A hundred years ago, it was proved that there is no formula to describe the hyperbolic plane, so mathematicians all but gave up trying to create a physical model of one. In the 1970s, Bill Thurston, a US mathematician who went on to win the Fields Medal, the most highly regarded prize in maths, made an attempt using strips of paper and Sellotape. Yet while this demonstrated some of the properties of the hyperbolic plane, it was finicky to make, and flimsy. “We have one. It sits on our piano,” says Taimina. “You are not going to fold and investigate it. I hate glueing paper. It drives me crazy. So that is when I came up with the idea to make crochet.”

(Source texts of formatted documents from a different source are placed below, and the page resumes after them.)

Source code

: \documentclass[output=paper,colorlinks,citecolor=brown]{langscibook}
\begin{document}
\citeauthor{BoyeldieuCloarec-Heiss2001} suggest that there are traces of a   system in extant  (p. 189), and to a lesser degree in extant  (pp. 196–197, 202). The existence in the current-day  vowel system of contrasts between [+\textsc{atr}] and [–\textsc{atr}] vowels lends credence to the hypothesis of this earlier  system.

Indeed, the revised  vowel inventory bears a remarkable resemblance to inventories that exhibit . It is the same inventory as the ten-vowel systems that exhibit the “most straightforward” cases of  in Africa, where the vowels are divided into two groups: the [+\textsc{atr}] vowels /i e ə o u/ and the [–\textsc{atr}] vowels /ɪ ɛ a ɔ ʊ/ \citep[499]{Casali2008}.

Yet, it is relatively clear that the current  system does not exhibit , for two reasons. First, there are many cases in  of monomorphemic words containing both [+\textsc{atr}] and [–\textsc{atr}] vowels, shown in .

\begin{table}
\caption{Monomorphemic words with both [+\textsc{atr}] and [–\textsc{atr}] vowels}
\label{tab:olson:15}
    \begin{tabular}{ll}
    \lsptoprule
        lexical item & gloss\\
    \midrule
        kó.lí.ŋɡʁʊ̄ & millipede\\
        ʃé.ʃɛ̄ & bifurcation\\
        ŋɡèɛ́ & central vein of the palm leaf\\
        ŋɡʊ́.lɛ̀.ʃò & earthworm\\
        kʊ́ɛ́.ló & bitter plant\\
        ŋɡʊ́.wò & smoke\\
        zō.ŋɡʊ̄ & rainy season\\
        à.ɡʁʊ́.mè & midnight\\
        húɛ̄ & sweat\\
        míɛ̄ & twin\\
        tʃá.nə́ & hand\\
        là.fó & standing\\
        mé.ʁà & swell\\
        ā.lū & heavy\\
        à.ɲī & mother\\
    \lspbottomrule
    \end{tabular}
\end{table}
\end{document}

In fact, her first attempt was with knitting. But this didn’t work. “If you lose a stitch, everything unravels. With crochet you can do one stitch at a time.”
David Henderson says the crochet has made deep contributions to the field: “For the first time it allows mathematicians and students to actually experience the hyperbolic plane. The genius of it is connecting craft with mathematics.”
In the last ten years Taimina has made more than a hundred examples of hyperbolic crochet. She has also invented hyperbolic sewing – she stitched hyperbolic sections of cloth together to make a dress that flares at the bottom like the edges of a leaf of kale. Her most ambitious crochet model weighs 4.5kg (10lb) and uses 5.5km (3.5 miles) of yarn. “It is probably the largest hyperbolic crochet ever,” she says. “[Making] it was a long and painful time – it is very heavy, and so it took a lot of energy to turn it.”
The connection between hyperbolic crochet and the natural world is a result of the large surface area the models produce. Hyperbolic geometry maximises area with a minimal volume. Taimina’s giant coral has a surface area of about 3.2 square metres (35 sq ft). “This is about twice as much as me,” she says. When an organism needs a large surface area, for example a filter-feeding organism like coral, it grows in a hyperbolic way.
The link between the Cornell maths faculty and the Southbank Centre is the Institute for Figuring (IFF), a US-based organisation that aims to promote the aesthetic dimensions of science. It was founded by Margaret and Christine Wertheim, Australian twins who grew up near the Great Barrier Reef, and had the idea of making a global exhibition of hyperbolic crochet coral to promote ecology.
Hyperbolic crochet is also helping more women to explore maths. It is part of a new field called “mathematics and the fibre arts” which includes knitting, quilting and weaving as well as crochet. So, thinking of some new quilt ideas could not only create beautiful designs, but it can also improve mathematics skills too!
Taimina, who is 53, is now writing a book about the connections between geometry and crochet. Her success has made her reflect on the value of maths in society. “I chose to study maths because I thought it was the least political subject,” she says. “I would never have imagined that something that was purely mathematical would touch on so many other issues.”